Hola gente, necesito que me ayuden con ideas para un circuito que genere diferentes sonidos parecidos a un sintetizador......., o los sonidos de bombo, platillo, campana...... Gracias!!!!


----------



## el-rey-julien (Dic 11, 2010)

https://www.forosdeelectronica.com/proyectos/generador-melodias.htm       te sirve?
o ay   otros mas simple
oscilador doble t esos si asen sonidos de campanas


----------



## Dano (Dic 11, 2010)

Vamos por partes que aquí no se cobra por palabra.
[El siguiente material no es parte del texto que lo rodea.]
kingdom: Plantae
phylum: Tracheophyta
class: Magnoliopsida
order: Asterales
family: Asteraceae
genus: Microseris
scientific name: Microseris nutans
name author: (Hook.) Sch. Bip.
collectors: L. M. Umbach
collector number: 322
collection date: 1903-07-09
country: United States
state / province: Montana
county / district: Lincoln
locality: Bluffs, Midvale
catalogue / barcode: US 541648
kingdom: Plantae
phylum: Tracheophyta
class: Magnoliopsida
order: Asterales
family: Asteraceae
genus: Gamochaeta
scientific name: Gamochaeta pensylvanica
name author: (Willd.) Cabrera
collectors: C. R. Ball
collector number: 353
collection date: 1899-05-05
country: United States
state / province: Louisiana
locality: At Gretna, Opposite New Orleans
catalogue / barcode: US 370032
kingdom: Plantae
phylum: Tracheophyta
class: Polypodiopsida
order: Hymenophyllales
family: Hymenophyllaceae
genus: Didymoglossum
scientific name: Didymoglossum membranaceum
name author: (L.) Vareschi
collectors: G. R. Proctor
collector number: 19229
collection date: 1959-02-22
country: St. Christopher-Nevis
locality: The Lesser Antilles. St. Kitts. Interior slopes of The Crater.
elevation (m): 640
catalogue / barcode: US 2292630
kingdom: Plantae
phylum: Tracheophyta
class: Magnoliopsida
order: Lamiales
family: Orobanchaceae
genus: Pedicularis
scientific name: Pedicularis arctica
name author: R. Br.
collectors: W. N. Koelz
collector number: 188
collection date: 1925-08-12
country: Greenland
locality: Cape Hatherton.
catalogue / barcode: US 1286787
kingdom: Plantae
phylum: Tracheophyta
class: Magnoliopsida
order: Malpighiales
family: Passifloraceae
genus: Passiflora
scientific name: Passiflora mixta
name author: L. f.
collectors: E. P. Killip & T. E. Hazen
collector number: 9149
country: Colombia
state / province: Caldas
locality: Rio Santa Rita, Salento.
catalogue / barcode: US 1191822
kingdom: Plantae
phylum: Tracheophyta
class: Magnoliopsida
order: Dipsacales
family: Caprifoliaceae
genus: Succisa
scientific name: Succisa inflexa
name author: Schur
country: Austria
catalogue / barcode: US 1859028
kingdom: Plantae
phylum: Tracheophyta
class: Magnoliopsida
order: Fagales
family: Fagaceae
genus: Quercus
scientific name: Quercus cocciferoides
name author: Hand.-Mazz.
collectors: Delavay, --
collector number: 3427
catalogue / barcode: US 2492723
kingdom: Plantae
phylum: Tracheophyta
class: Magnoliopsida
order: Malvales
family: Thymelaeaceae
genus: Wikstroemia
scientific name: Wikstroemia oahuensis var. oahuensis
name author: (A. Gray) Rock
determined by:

Quieres hacer una edrum? o un sintetizador para tocar en vivo?


----------



## Godie (Dic 11, 2010)

Estoy trabajando en un proyecto, en el cual necesito de tres tonos o sonidos diferentes, que se distingan y sean claros e independientes entre si, he intentado con circuitos de la red pero solo logro pitidos tipo sirena  y eso no puedo aplicar en mi proyecto!!!!!!!!!!!


----------



## Randy (Oct 18, 2011)

http://talkingelectronics.com/projects/200TrCcts/200TrCcts.html#40


----------



## DOSMETROS (Oct 19, 2011)

http://www.google.com.ar/search?um=....,cf.osb&fp=308553ae866d7cb5&biw=1024&bih=566

http://members.shaw.ca/roma/sixteen.html


----------